_EXERCISE INPUTS_
/---

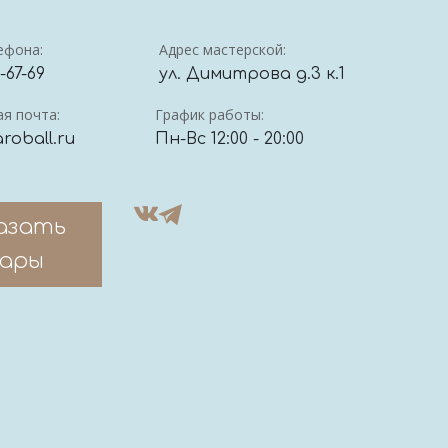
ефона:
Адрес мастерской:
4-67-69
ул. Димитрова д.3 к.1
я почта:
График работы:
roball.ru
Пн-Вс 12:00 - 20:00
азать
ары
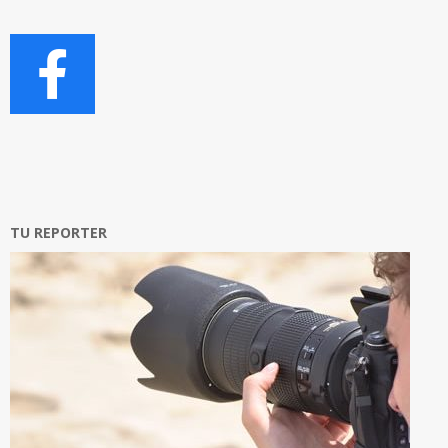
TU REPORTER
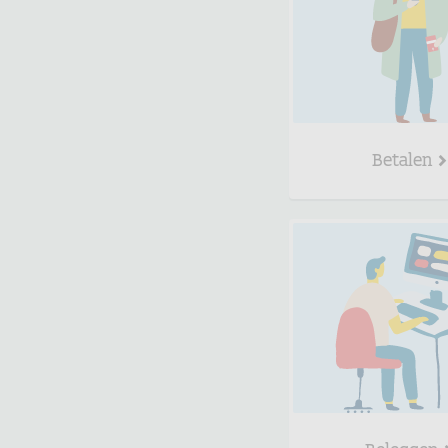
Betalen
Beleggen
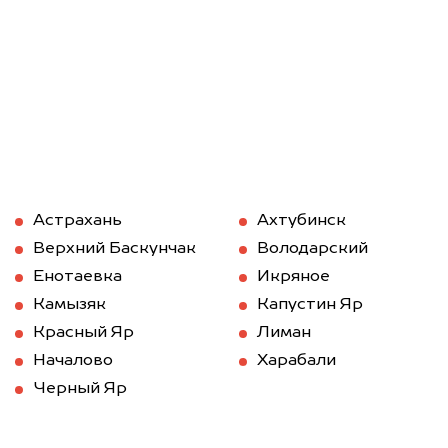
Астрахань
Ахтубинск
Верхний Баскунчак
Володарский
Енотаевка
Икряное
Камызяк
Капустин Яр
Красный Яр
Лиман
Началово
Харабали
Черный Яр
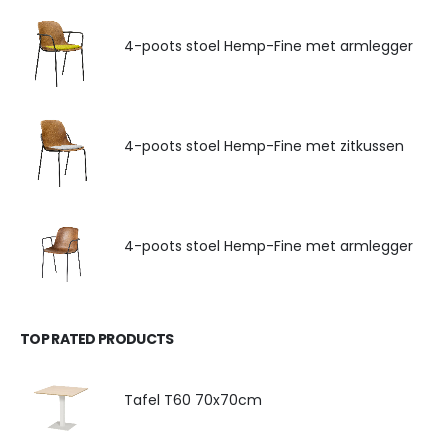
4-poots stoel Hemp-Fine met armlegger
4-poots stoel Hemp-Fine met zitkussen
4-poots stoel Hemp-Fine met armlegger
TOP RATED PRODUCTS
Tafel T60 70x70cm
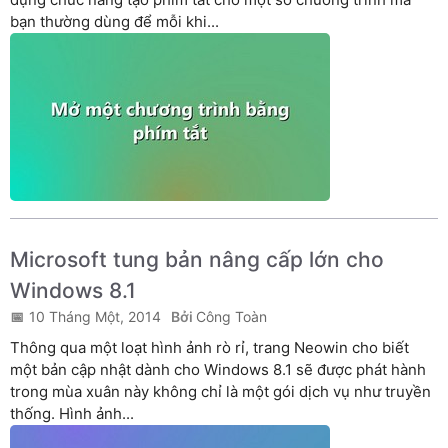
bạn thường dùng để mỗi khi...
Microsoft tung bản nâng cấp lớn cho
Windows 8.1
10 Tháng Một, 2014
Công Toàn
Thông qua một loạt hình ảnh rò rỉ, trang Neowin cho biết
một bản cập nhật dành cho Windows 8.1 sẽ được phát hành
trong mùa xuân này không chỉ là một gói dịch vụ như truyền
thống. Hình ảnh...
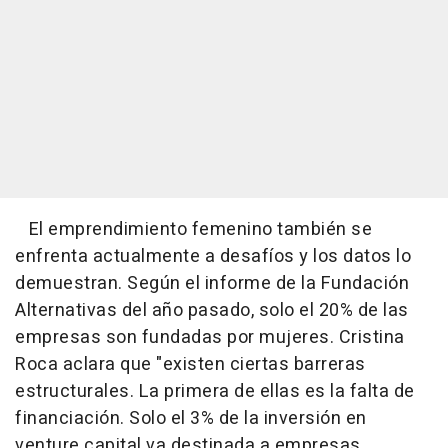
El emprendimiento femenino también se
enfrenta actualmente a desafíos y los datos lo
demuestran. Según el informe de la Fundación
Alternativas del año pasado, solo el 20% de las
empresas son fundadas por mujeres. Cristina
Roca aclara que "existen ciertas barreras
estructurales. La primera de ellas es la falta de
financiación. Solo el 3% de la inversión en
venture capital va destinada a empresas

\---

Nothing but the exact lines of the data above, from the line containing "financiación. Solo el 3% de la inversión en" through the last, should appear in the answer.

financiación. Solo el 3% de la inversión en
venture capital va destinada a empresas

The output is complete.